Hello again,
After giving some thought about this issue, I'd like to show my own solution (i.e. answer my own question).
But before that, my opinion about multicycles: I'm generally in favor of using clock enables instead of multiple clocks whenever possible. The worst thing about being generous with clocks is that each core has its own set of clocks, and before you know it, you're out of clock resources.
Personally, I try to keep my HDL reusable, which generally means to use device-dependent resources as little as possible. For example, I don't know of a portable way to make a pipelined multiplier (I know, of course, how to do that with Coregen).
So to summarize my opinion, I do prefer a single clock, with clock enables within the core, in order to make it easier to reuse. And this brings up the need for a reliable way to define multi-cycle paths.
----------------------
Now to my suggestion: The problem is that paths which end up in the flip-flops' CE pin are taken for multi-cycle paths. After all, the CE is sampled by the flip-flop on every clock. So let's exclude exactly those paths.

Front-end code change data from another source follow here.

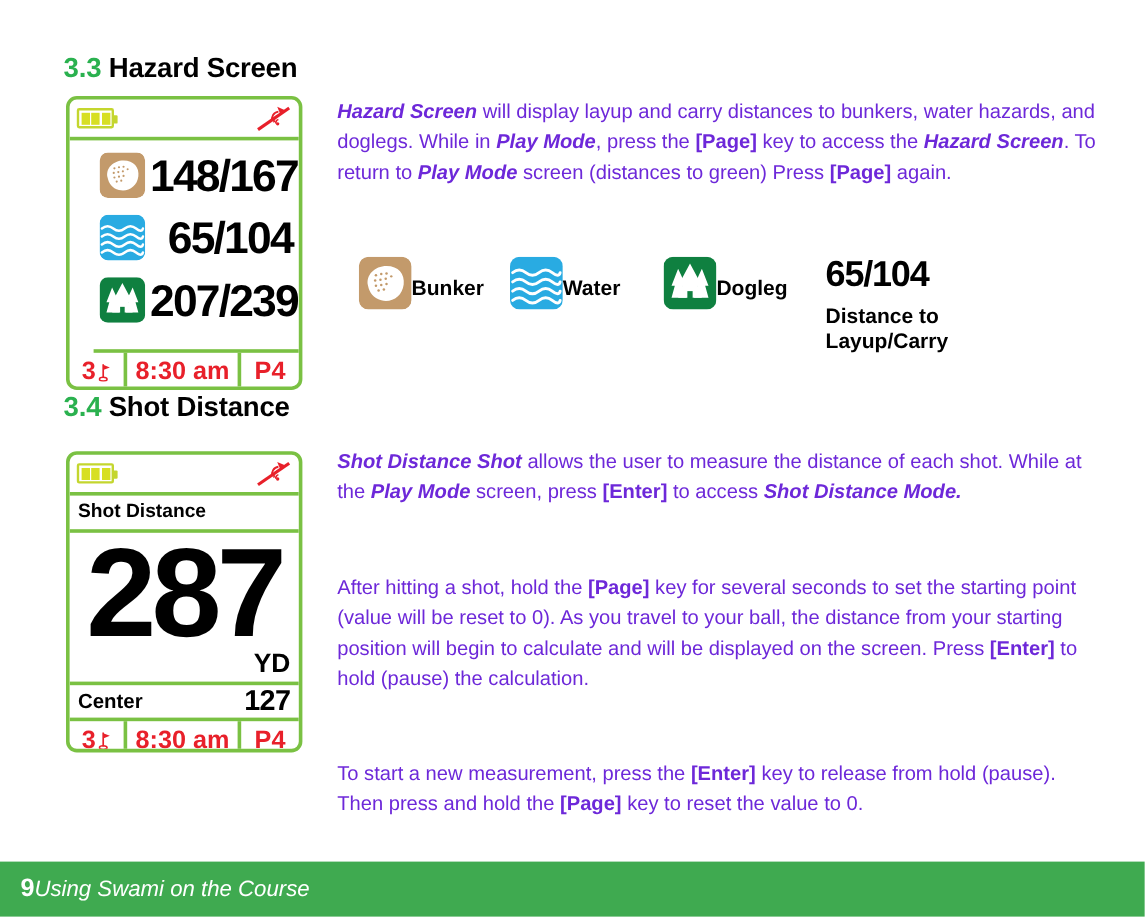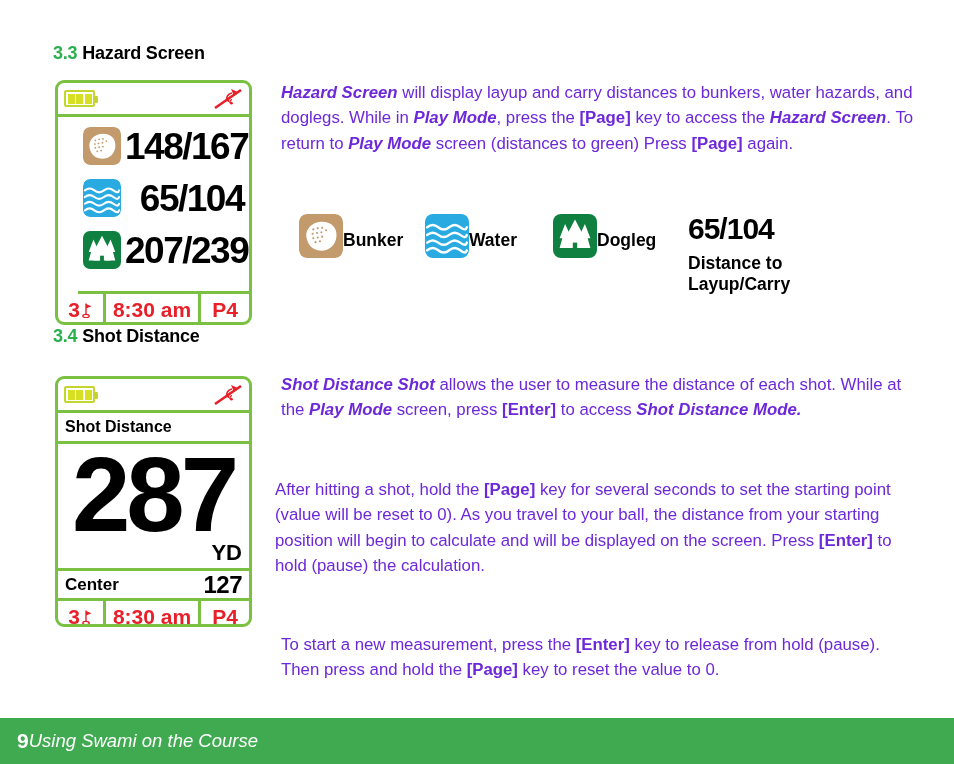--- a/index.html
+++ b/index.html
@@ -25,7 +25,7 @@
   
   .section-heading {
     position: absolute;
-    font-size: 18px;
+    font-size: 23px;
     font-weight: bold;
     letter-spacing: -0.2px;
     white-space: nowrap;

With the example I gave in the beginning, let's change the UCF to:
NET "clk" TNM_NET = "clk"; TIMESPEC "TS_clk" = PERIOD "clk" 10 ns HIGH 50 %; NET "en" TNM = FFS "tgrp_en"; TIMESPEC "ts_multipath" = FROM "tgrp_en" TO "tgrp_en" "TS_clk" * 4;
PIN "*.CE" TPSYNC="tgrp_ces"; TIMESPEC "ts_no_multipath" = FROM "tgrp_en" TO "tgrp_ces" "TS_clk";
The first four lines are like before (except I've corrected "tgrp_en" to include flip-flops only).

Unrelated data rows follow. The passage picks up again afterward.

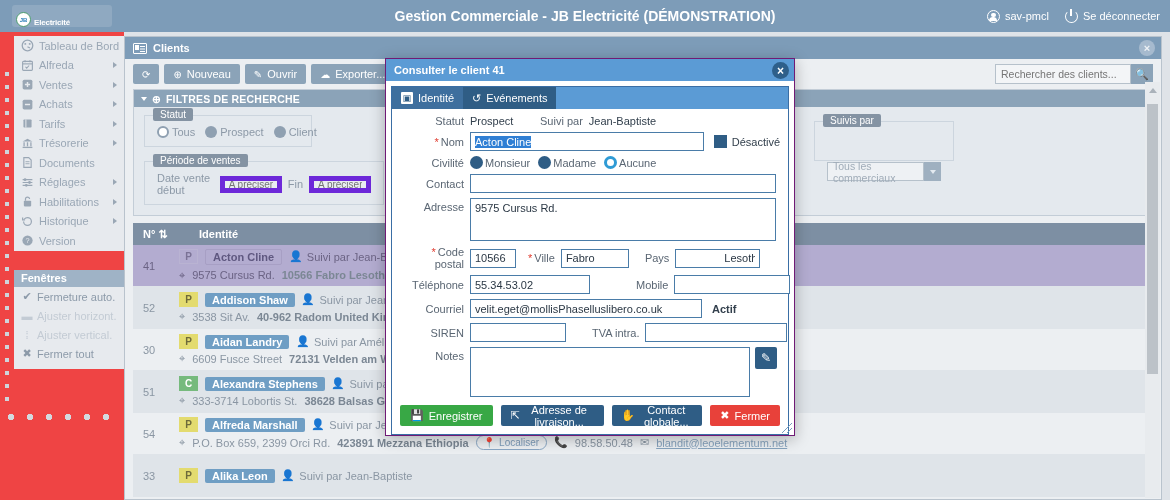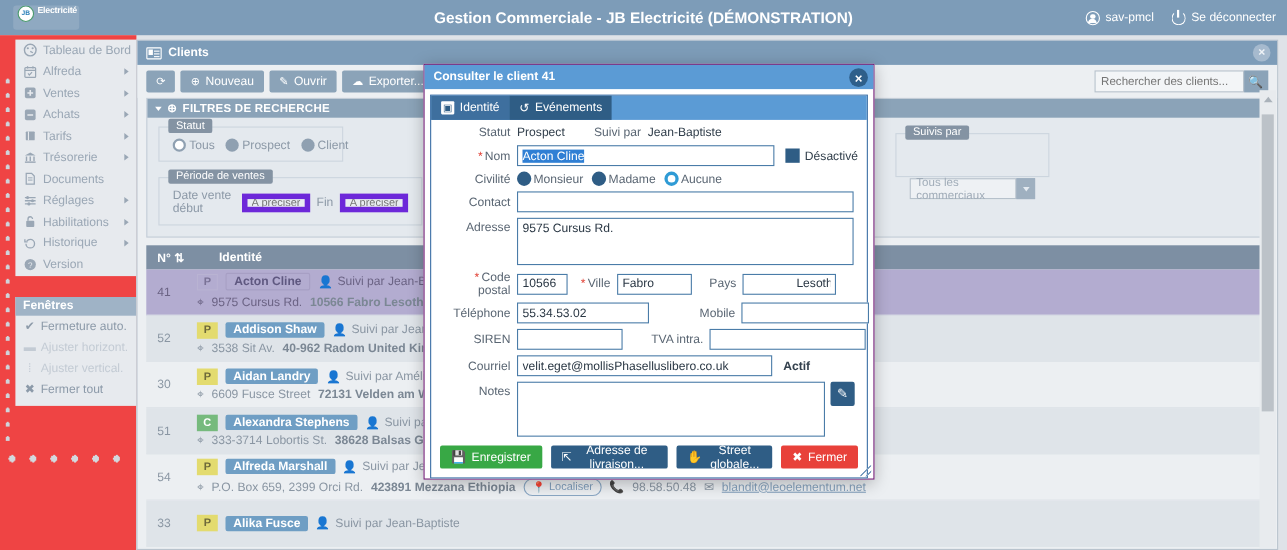--- a/index.html
+++ b/index.html
@@ -20,9 +20,9 @@
     display: flex; align-items: center;
   }
   .logo-box {
-    width: 60px; height: 22px; margin-left: 12px;
+    width: 100px; height: 22px; margin-left: 12px;
     background: #8fa9c1; border-radius: 3px;
-    display: flex; align-items: flex-start; gap: 3px; padding-left: 4px;
+    display: flex; align-items: flex-end; gap: 3px; padding-left: 4px;
     overflow: hidden;
   }
   .logo-mark {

And then comes the fix: The two rows next pick all paths which start at multi-cycled flip-flops, but end at CE pins. These paths are returned to their original, single-cycle timing.
So what we have now is this: If a path begins at a flip-flop which changes value every 4 clocks, and ends at a flip-flop which samples at the same clock enable, that path can take longer. This statement is now true, because we've excluded paths that end on the CE pin, which is sampled on every clock.
Note that if the relevant paths are crossing clock domains or are used against flip-flops which sample on reverse edge of the clock, we might mess things up. So I would suggest using a more specific definition for "tgrp_ces" ("*.CE" is just for the example).
Does anyone see a problem with this?
By the way, I *was* somewhat worried that the timing calculation would change. It wasn't clear to me if referring to the flip-flop's CE pin in the TPSYNC constraint rather than using the INST/TNM pair for the entire flip-flop, would change the timing endpoint, resulting in a different timing calculation. But it turns out that the tools include Tceck (CE to clock) in both cases, which results in identical calculations (at least where I managed to compare them).
So what do you say about this?
Eli